#### WORK ORDER
Copy out, word for word, everything in the records from the line containing "### 与政治理论的连接" down to the line containing "- 系统性风险的社会心理维度", with both of those lines included. Give nothing else.

#### EXCERPTED DATA
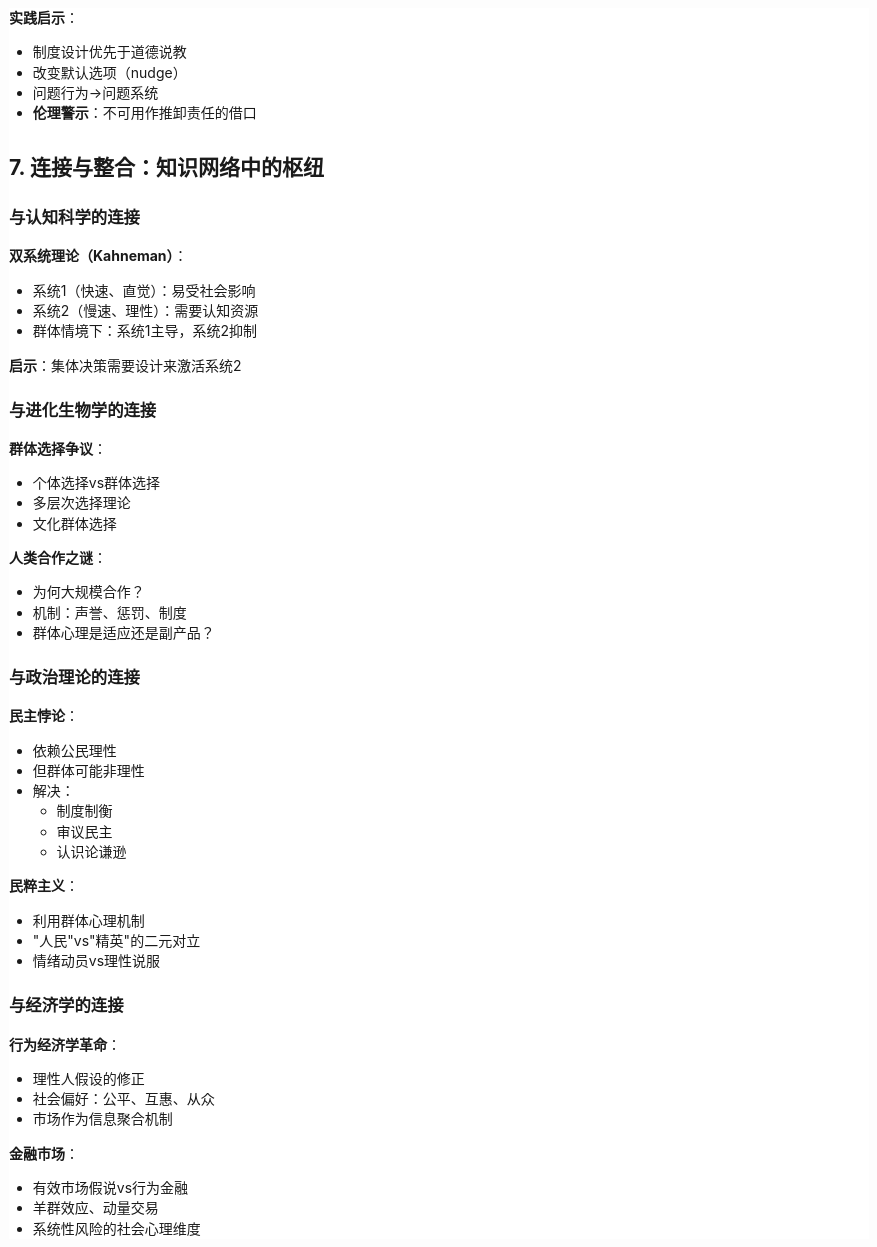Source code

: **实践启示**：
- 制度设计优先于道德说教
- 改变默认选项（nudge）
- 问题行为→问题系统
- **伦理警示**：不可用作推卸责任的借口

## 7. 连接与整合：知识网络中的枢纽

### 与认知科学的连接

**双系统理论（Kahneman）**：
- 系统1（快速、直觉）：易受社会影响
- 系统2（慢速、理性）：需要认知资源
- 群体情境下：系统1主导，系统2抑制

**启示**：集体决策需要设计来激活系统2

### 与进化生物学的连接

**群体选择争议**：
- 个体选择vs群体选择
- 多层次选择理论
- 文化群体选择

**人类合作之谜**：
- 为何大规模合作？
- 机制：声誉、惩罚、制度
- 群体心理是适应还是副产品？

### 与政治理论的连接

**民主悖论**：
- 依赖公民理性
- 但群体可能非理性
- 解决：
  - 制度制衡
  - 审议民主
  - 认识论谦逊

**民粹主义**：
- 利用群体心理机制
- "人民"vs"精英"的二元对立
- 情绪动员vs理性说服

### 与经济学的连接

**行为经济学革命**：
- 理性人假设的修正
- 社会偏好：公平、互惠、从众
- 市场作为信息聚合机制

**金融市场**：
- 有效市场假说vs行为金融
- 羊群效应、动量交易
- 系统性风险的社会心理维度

--

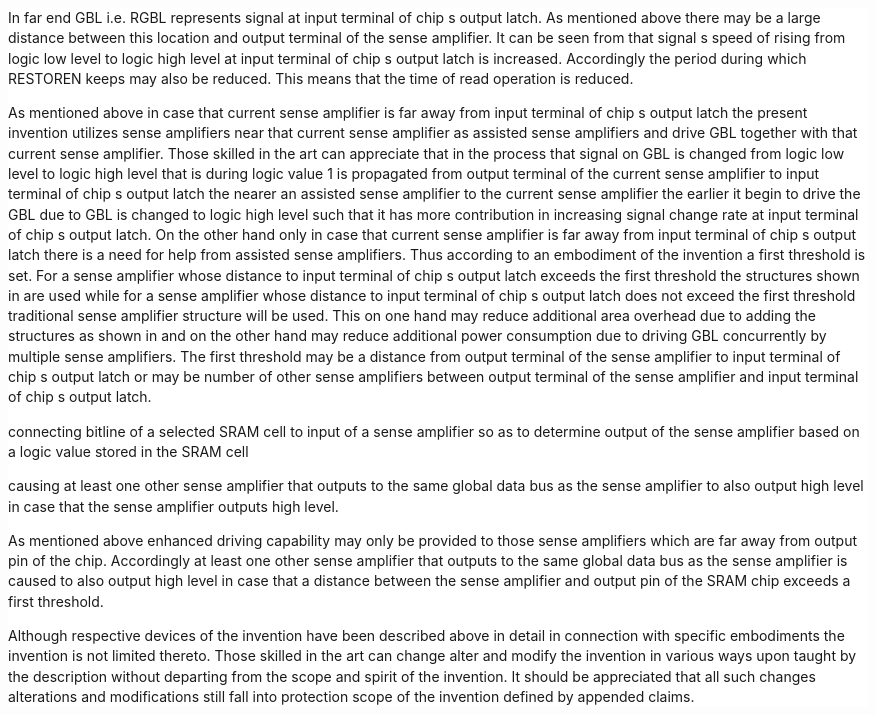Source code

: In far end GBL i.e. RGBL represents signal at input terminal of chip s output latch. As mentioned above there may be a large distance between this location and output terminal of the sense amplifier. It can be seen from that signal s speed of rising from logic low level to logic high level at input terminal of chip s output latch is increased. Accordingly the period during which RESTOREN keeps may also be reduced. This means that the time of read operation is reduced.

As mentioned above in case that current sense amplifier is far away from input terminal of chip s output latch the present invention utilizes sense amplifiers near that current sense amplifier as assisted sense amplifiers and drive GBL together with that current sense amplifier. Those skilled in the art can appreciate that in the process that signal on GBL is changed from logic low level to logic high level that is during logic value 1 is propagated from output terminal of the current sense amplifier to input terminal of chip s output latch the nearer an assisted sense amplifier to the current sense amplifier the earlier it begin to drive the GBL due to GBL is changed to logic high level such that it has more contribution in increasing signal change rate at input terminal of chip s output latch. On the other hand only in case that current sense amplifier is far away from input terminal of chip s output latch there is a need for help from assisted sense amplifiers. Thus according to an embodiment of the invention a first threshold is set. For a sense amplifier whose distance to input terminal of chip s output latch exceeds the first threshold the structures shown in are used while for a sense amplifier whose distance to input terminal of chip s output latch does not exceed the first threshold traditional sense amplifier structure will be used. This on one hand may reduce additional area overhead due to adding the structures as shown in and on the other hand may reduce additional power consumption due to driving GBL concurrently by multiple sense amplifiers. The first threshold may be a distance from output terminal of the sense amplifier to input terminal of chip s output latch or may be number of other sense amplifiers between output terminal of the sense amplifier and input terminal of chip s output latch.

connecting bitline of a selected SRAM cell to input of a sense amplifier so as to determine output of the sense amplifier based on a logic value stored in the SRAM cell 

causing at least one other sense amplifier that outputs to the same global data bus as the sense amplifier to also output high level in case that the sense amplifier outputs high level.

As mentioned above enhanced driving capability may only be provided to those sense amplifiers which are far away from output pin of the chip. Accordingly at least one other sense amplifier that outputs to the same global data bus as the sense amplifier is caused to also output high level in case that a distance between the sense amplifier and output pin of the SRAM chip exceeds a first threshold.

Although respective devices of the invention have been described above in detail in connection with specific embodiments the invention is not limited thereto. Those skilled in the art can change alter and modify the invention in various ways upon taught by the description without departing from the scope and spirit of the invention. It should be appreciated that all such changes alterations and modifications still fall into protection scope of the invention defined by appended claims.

#### PROBLEM SOLUTION
### 与政治理论的连接

**民主悖论**：
- 依赖公民理性
- 但群体可能非理性
- 解决：
  - 制度制衡
  - 审议民主
  - 认识论谦逊

**民粹主义**：
- 利用群体心理机制
- "人民"vs"精英"的二元对立
- 情绪动员vs理性说服

### 与经济学的连接

**行为经济学革命**：
- 理性人假设的修正
- 社会偏好：公平、互惠、从众
- 市场作为信息聚合机制

**金融市场**：
- 有效市场假说vs行为金融
- 羊群效应、动量交易
- 系统性风险的社会心理维度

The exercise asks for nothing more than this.